━━━━━ Dataset records
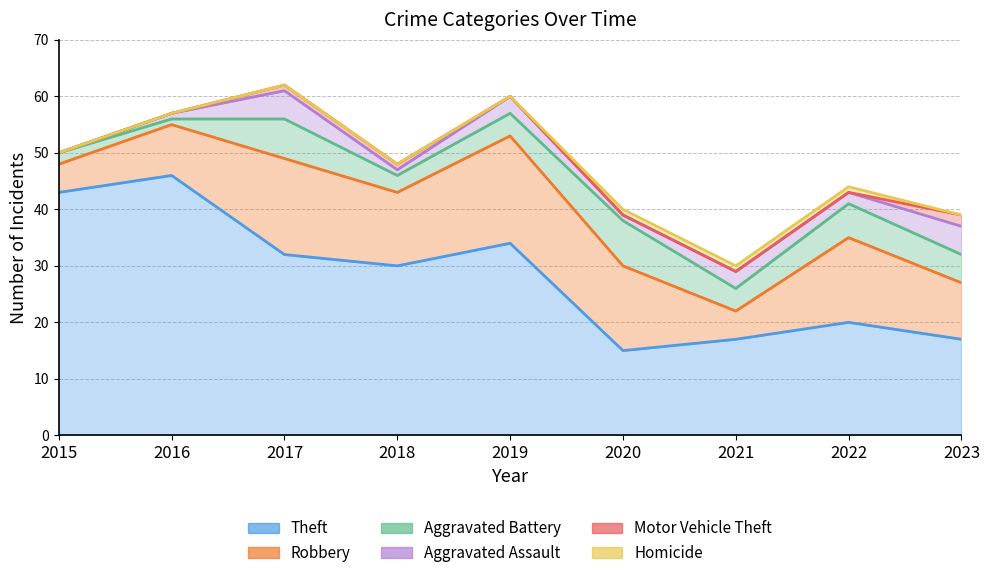

What is the difference between the Aggravated Assault values at 2015 and 2021?

3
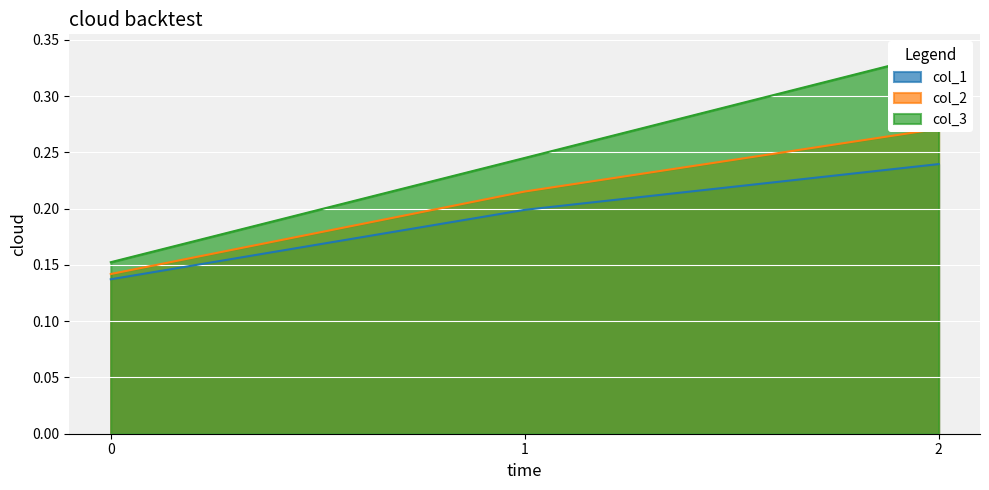

Does the chart display data point markers on the line(s)?

No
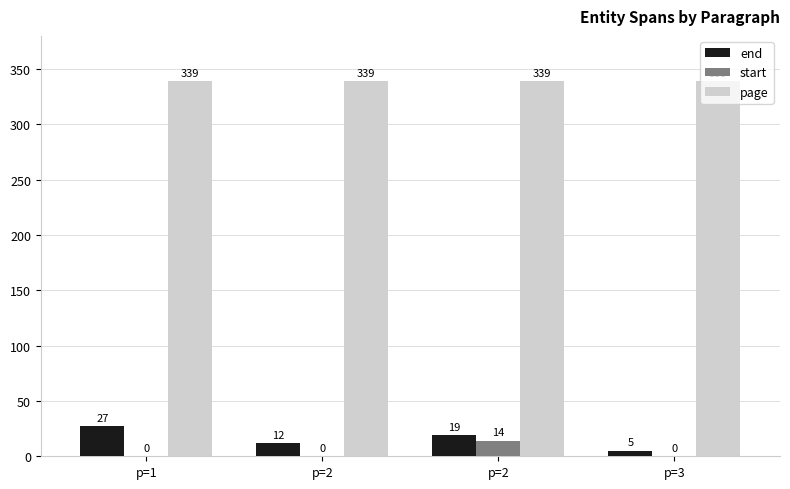

Reading left to right, transcribe all the data shown in this chart.

end: p=1=27	p=2=12	p=2=19	p=3=5
start: p=1=0	p=2=0	p=2=14	p=3=0
page: p=1=339	p=2=339	p=2=339	p=3=339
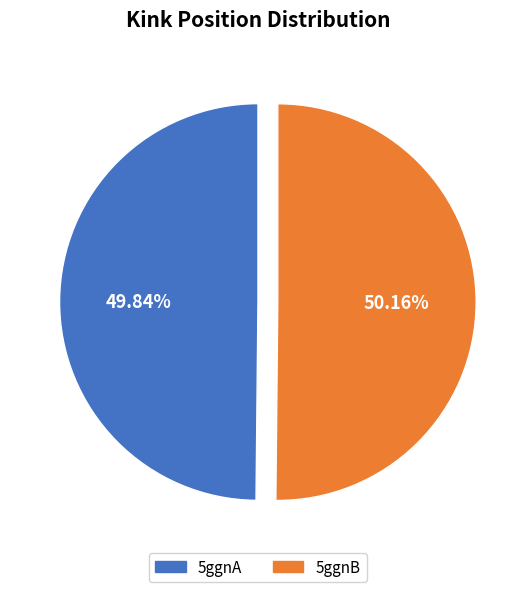

To the nearest percent, what is the combined percentage of 5ggnA and 5ggnB?

100%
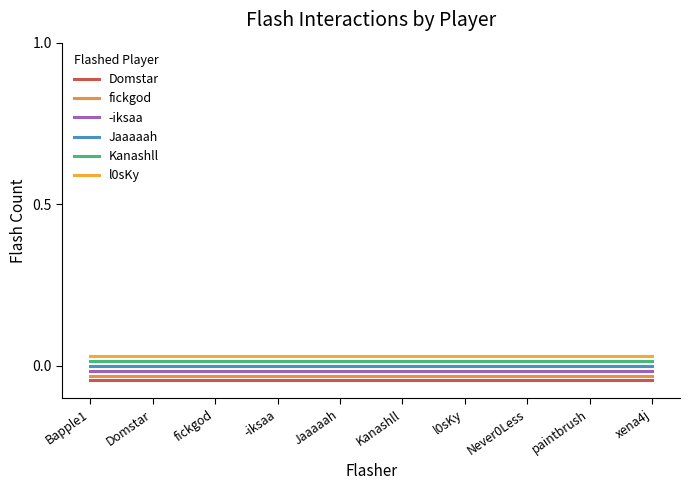

How many series are shown in this chart?

6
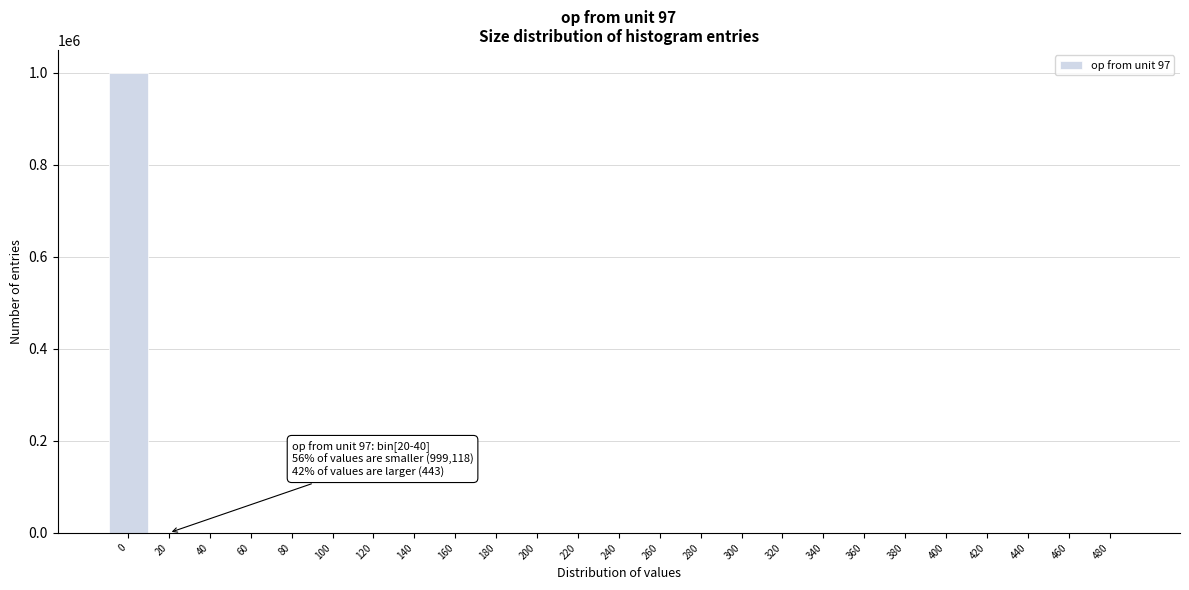

What is the greatest value displayed?

999118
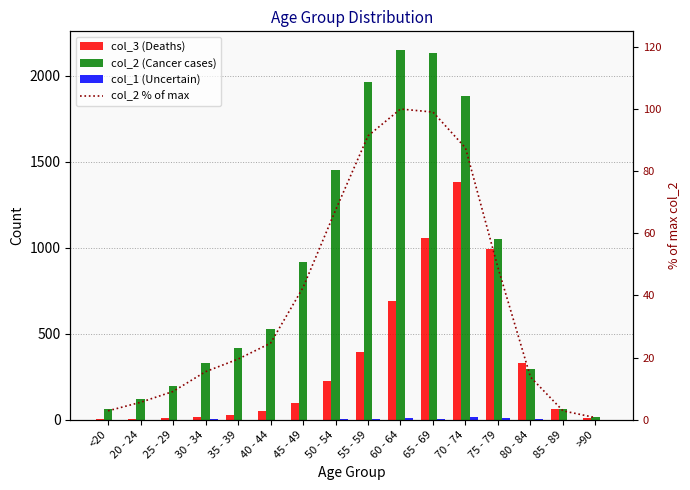

How many groups of bars are there?

16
━━━━━━━━━━
→ **Exercise requirements**:
Reproduce the text of all the items above word for word, omitting the pictures.

→ **Response area**:
What is the difference between the Aggravated Assault values at 2015 and 2021?

3

Does the chart display data point markers on the line(s)?

No

Reading left to right, transcribe all the data shown in this chart.

end: p=1=27	p=2=12	p=2=19	p=3=5
start: p=1=0	p=2=0	p=2=14	p=3=0
page: p=1=339	p=2=339	p=2=339	p=3=339

To the nearest percent, what is the combined percentage of 5ggnA and 5ggnB?

100%

How many series are shown in this chart?

6

What is the greatest value displayed?

999118

How many groups of bars are there?

16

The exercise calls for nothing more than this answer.